-
Notifications
You must be signed in to change notification settings - Fork 6
Description
Hi,
I’m migrating from flexstr 0.9.2 to 0.11.0 and noticed a couple of regressions related to formatting and inline storage size.
- Removal of
shared_ufmt/local_ufmt
In 0.9.2 there was a method shared_ufmt, which (as I understood and relied on) allowed formatting into SharedStr without heap allocation, as long as the resulting string fit into the inline buffer.
In 0.11.0, shared_ufmt no longer exists, and I can’t find an alternative way to format directly into SharedStr while avoiding heap allocation for short strings.
Question:
What is the recommended way in 0.11.0 to format into SharedStr without using the heap, when the formatted string is short enough to fit inline?

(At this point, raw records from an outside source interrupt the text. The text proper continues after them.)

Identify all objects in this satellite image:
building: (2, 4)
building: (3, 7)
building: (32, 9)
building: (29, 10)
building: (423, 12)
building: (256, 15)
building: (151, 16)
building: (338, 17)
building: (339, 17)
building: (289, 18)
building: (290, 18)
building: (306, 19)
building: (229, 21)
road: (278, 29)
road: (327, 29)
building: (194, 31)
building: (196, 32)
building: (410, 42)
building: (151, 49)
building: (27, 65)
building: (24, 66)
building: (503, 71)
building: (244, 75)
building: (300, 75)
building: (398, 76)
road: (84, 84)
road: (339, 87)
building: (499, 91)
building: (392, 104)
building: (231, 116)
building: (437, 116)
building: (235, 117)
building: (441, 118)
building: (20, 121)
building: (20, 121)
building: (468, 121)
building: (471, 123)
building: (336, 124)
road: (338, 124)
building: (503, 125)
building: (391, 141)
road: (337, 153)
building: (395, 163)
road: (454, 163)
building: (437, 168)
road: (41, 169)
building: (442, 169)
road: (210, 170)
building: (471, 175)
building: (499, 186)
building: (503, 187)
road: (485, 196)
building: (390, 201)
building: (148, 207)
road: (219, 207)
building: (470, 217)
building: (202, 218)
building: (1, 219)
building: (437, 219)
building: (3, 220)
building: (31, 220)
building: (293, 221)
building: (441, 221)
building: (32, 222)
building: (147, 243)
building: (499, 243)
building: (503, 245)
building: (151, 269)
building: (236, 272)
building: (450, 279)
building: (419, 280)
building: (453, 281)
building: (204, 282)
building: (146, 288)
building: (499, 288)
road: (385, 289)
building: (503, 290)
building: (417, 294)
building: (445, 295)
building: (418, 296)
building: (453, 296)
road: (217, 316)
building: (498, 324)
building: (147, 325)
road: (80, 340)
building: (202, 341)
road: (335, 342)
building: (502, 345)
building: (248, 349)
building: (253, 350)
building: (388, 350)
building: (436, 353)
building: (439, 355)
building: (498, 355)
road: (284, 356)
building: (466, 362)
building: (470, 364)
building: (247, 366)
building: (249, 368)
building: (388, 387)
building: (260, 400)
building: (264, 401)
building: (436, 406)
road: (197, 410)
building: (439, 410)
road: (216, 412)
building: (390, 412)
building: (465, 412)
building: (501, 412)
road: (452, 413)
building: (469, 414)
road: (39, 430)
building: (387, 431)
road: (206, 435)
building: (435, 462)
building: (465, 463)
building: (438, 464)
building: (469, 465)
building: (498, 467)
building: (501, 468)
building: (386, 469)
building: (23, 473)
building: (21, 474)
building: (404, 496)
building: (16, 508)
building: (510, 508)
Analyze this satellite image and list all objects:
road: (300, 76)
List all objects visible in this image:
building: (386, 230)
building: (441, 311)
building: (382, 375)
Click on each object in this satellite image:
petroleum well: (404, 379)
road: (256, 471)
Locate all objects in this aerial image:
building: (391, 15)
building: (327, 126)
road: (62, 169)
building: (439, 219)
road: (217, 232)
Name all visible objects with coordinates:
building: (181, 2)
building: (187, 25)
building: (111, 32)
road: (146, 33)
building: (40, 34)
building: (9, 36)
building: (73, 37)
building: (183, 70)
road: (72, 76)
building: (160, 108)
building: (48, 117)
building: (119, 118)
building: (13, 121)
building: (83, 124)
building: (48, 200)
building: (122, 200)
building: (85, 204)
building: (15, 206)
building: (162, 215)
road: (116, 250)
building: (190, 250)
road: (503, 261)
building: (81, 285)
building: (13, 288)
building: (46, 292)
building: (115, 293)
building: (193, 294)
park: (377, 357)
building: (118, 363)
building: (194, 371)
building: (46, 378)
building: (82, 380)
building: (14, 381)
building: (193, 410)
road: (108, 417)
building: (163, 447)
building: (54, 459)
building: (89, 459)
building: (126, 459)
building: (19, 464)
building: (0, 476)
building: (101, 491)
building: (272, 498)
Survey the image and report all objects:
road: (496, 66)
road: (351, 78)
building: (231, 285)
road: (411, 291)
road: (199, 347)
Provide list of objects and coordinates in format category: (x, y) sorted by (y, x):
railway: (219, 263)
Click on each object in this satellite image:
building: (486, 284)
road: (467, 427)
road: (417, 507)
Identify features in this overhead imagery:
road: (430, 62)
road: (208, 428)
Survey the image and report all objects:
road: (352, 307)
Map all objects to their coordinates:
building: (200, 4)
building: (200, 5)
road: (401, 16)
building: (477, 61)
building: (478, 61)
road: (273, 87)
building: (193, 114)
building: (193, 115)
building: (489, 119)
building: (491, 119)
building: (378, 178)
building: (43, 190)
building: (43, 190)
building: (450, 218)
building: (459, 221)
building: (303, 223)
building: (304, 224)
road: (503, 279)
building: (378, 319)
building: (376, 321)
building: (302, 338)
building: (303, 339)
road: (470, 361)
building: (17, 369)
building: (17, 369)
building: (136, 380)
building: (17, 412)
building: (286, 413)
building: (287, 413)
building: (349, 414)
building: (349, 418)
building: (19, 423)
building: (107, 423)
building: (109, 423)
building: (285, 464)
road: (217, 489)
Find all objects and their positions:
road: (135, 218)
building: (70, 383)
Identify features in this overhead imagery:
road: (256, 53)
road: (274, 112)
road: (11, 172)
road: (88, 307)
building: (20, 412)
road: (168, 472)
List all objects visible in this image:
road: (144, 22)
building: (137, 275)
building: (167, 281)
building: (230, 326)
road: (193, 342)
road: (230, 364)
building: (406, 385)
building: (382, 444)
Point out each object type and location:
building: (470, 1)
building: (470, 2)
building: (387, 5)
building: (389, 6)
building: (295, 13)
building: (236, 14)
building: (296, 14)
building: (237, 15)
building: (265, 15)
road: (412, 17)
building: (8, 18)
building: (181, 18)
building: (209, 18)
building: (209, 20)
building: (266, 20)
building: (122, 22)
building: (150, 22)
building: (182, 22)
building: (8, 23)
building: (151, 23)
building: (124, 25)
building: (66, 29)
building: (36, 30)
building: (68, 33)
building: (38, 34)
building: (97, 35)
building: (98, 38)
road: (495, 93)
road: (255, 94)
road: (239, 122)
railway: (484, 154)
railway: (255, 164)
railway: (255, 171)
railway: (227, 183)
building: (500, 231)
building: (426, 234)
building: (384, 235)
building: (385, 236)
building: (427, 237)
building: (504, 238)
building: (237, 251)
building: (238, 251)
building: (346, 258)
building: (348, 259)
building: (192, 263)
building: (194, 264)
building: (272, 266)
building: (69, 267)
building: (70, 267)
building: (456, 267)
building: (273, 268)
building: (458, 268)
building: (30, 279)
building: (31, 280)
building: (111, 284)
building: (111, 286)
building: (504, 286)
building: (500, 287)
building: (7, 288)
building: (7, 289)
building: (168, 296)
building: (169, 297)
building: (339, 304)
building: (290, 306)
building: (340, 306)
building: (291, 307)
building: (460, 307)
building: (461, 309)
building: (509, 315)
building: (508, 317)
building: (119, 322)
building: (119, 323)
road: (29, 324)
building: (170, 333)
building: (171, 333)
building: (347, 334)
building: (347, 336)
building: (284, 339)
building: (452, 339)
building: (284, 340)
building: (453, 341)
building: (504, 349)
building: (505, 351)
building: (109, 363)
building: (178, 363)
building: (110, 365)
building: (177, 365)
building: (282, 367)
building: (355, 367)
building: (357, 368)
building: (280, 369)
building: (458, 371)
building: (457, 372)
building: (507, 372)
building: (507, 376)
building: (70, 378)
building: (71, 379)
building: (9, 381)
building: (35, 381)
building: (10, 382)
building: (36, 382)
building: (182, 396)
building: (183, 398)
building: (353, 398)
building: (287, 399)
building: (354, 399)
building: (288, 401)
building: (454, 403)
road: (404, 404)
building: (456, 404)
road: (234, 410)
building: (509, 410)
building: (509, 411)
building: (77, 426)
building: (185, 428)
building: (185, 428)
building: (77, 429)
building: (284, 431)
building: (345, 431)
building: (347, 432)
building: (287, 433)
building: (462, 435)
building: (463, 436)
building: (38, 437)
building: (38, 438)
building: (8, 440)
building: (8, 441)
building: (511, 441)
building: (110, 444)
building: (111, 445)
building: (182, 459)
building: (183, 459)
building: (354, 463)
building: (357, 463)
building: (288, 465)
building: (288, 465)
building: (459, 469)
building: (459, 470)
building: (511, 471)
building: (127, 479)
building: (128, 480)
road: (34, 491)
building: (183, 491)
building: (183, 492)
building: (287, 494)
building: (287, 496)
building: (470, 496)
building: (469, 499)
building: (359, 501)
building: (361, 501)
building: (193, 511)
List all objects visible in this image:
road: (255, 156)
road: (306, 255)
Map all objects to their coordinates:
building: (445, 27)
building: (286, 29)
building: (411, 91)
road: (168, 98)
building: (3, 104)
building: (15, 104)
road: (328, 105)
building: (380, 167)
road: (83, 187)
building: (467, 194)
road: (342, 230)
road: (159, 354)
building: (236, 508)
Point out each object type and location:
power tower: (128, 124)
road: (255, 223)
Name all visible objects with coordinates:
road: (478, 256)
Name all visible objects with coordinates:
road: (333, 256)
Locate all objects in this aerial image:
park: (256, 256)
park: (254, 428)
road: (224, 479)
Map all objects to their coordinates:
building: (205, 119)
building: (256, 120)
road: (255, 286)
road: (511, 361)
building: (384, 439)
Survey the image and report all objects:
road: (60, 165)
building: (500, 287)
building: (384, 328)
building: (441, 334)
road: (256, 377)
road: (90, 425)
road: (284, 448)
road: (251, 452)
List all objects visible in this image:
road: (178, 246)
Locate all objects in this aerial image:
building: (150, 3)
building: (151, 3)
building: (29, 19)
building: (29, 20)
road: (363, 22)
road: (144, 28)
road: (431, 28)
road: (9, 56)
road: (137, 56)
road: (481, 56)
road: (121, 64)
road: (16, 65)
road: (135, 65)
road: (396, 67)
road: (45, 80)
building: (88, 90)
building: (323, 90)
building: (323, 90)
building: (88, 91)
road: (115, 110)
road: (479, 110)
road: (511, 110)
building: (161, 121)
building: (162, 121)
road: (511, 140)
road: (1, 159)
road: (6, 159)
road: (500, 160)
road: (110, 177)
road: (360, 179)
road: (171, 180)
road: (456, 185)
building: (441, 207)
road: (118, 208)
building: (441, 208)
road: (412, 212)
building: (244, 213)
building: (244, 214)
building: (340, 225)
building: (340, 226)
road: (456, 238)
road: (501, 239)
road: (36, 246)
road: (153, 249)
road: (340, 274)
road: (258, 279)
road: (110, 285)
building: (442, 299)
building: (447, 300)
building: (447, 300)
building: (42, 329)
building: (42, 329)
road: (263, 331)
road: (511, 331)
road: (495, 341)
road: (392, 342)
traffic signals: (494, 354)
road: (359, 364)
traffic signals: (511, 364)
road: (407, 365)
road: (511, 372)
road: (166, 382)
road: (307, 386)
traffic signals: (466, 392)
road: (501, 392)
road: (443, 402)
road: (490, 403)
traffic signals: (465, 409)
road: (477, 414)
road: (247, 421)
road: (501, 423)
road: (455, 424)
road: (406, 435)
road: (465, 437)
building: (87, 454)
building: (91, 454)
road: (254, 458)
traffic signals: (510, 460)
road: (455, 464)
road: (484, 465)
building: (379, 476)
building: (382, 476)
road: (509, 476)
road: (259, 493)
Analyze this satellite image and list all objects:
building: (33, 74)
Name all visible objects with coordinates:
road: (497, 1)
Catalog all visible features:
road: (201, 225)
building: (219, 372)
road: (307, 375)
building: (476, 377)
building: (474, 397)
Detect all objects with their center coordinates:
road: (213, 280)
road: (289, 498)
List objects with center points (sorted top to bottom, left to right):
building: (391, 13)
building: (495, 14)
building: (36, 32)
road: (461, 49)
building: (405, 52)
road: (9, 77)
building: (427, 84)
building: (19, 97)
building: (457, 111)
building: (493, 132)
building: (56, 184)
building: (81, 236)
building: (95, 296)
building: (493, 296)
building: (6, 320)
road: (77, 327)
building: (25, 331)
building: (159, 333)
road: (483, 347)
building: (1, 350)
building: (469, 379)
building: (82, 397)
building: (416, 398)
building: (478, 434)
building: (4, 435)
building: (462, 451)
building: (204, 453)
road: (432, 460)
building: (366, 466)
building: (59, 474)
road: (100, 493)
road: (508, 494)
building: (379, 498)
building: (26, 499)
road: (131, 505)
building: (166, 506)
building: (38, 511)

- Inline string size is no longer configurable
In older versions it was possible to control the inline buffer size by defining a custom type, for example:
type BigInlineStr = FlexStr<64, /* other params */>;
This was very useful for performance-critical code where stack-only storage is important.
In 0.11.0, the inline size appears to be hardcoded inside the library, and users can no longer choose a custom inline capacity.
Question:
Is this an intentional design decision?
If so, what is the recommended approach for users who need a larger inline buffer and want to avoid heap allocations?